Authors:
Yi Ren, Chenxu Hu, Xu Tan, Tao Qin, Sheng Zhao, Zhou Zhao, Tie-Yan Liu
Description:
FastSpeech 2 is a non-autoregressive text-to-speech (TTS) model designed to synthesize speech faster and with higher quality than previous models. It addresses the limitations of FastSpeech by using ground-truth data for training and incorporating additional speech variation information such as pitch, energy, and accurate duration.
Training and Data:
FastSpeech 2 directly trains the model with ground-truth mel-spectrograms, pitch, energy, and accurate duration extracted from speech waveforms. The model uses a simplified training pipeline without the need for a teacher model and distillation process. FastSpeech 2s extends this by generating speech waveforms directly from text, further simplifying the process.
Advantages:
FastSpeech 2 simplifies the training process, improves speech quality by using ground-truth data, and incorporates detailed speech variation information to better handle the one-to-many mapping problem. FastSpeech 2s further simplifies the inference process by generating waveforms directly, leading to faster inference speeds.
Limitations:
The model requires external tools for accurate alignment and pitch extraction, which adds some complexity.
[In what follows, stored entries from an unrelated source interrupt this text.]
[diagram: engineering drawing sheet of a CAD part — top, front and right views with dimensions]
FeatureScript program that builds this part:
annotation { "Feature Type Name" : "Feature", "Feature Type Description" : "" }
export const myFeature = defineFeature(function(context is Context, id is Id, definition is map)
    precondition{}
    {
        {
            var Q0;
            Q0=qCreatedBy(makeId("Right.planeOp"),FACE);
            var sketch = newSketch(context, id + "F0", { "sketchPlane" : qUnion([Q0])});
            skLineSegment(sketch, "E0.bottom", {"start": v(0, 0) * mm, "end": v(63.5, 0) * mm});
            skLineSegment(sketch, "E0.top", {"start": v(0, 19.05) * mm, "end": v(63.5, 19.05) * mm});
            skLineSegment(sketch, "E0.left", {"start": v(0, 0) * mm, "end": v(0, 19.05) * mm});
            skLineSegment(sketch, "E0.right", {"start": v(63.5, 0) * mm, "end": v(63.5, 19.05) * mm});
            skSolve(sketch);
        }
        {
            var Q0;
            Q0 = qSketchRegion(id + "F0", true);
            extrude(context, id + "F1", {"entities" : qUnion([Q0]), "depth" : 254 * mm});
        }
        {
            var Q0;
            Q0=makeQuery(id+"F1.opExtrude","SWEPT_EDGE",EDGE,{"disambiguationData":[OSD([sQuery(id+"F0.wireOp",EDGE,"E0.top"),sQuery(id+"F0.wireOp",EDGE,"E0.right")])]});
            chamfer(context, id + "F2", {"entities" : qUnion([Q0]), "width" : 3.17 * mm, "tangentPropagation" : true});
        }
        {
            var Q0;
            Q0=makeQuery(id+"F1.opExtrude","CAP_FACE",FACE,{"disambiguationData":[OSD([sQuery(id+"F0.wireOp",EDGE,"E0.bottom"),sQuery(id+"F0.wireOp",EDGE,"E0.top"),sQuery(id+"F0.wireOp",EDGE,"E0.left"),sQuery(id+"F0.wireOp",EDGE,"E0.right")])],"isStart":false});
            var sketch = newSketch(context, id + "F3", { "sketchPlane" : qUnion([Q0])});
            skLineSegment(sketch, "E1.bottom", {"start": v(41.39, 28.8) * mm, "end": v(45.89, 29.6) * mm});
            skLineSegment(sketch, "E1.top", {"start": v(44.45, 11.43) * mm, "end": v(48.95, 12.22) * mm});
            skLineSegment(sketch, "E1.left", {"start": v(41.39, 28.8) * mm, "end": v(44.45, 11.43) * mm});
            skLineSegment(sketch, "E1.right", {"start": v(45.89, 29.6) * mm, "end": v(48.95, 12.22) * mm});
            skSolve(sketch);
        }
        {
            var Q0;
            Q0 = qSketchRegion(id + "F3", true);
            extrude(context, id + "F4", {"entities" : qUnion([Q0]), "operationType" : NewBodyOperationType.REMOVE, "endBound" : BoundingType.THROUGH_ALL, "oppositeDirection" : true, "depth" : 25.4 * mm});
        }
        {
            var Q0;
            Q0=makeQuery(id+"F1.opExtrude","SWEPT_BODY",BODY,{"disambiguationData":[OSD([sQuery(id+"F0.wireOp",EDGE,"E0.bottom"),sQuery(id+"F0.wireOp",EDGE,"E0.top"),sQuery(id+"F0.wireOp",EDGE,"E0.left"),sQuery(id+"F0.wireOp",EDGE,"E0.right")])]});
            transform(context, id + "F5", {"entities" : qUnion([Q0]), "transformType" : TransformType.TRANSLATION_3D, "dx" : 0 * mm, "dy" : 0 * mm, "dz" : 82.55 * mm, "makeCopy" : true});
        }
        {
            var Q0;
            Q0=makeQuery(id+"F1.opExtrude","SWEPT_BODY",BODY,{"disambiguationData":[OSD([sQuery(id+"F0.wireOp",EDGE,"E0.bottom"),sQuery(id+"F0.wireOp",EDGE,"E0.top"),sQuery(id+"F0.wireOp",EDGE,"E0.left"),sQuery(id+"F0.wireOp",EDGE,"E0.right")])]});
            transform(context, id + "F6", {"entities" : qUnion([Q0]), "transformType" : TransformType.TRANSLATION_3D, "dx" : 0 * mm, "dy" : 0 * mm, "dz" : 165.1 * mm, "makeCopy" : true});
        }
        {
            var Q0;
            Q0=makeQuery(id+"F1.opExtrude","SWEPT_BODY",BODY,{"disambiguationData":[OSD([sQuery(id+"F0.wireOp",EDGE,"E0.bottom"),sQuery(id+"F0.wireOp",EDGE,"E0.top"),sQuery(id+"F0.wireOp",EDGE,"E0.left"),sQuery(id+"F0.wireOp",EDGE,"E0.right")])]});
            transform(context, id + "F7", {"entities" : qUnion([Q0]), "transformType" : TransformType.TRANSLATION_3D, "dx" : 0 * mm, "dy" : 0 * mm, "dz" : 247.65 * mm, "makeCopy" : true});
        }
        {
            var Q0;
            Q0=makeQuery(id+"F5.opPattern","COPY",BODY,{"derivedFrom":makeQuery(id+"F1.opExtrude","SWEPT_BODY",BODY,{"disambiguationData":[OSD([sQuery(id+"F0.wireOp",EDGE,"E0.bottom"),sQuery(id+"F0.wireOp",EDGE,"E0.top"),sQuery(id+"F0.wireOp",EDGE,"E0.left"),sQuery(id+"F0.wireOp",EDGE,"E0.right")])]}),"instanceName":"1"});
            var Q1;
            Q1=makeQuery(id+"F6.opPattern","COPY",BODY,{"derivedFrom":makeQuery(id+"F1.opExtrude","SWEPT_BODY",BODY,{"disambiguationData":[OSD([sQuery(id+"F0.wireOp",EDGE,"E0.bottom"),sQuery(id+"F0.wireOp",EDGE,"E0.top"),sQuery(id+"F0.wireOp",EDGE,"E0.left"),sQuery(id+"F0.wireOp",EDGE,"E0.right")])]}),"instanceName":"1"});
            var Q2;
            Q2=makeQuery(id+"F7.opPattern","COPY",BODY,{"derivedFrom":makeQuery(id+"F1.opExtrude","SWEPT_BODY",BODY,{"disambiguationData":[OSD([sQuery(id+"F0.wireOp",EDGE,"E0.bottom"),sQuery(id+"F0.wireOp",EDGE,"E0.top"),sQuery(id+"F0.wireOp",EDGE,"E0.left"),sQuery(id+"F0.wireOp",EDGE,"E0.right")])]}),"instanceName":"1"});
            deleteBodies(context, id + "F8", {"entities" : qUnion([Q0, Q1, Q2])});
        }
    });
Real-world performance might still depend on the quality and representativeness of the training data. Further improvements could explore simplifying the process even more and incorporating more variation information.
Model Architecture:
The architecture includes an encoder, a variance adaptor (with duration, pitch, and energy predictors), and a mel-spectrogram decoder. FastSpeech 2s adds a waveform decoder that directly generates speech waveforms from the text. The variance adaptor uses continuous wavelet transform for pitch prediction and introduces adversarial training in the waveform decoder for phase recovery.
Dependencies:
Dependencies include PyTorch for model training, MFA for phoneme duration extraction, PyWorldVocoder for pitch extraction, and Parallel WaveGAN for waveform synthesis. Computational resources include GPUs for efficient training.
Synthesis:
Uses a combination of phoneme encoding, variance adaptation (with duration, pitch, and energy predictors), and mel-spectrogram or waveform decoding to generate high-quality speech. The variance adaptation module provides detailed information to handle the one-to-many mapping problem in TTS effectively.
Dataset:
The LJSpeech dataset, containing 13,100 English audio clips and corresponding text transcripts, is used for training and evaluation. The dataset is preprocessed into phoneme sequences and mel-spectrograms for training FastSpeech 2 and waveform clips for FastSpeech 2s.
Preprocessing:
Text data is converted into phoneme sequences using a grapheme-to-phoneme tool. Speech data is transformed into mel-spectrograms with specific frame and hop sizes, and pitch and energy are extracted from the speech waveform for training the variance predictors.
Evaluation Metrics:
MOS and CMOS tests for perceptual quality, standard deviation, skewness, kurtosis, and average DTW distance for pitch accuracy, and mean absolute error (MAE) for energy similarity to ground-truth speech. Training and inference speeds are measured in terms of real-time factor (RTF).
FastSpeech 2 achieves higher MOS scores and faster training times compared to FastSpeech and autoregressive models. FastSpeech 2s further improves inference speed by directly generating waveforms, making it suitable for real-time applications while maintaining high audio quality.
Contributions:
Introduced a simplified and more effective training pipeline for TTS, demonstrated significant improvements in audio quality and training/inference speed, provided comprehensive evaluations and analyses, and released audio samples and implementation details for reproducibility.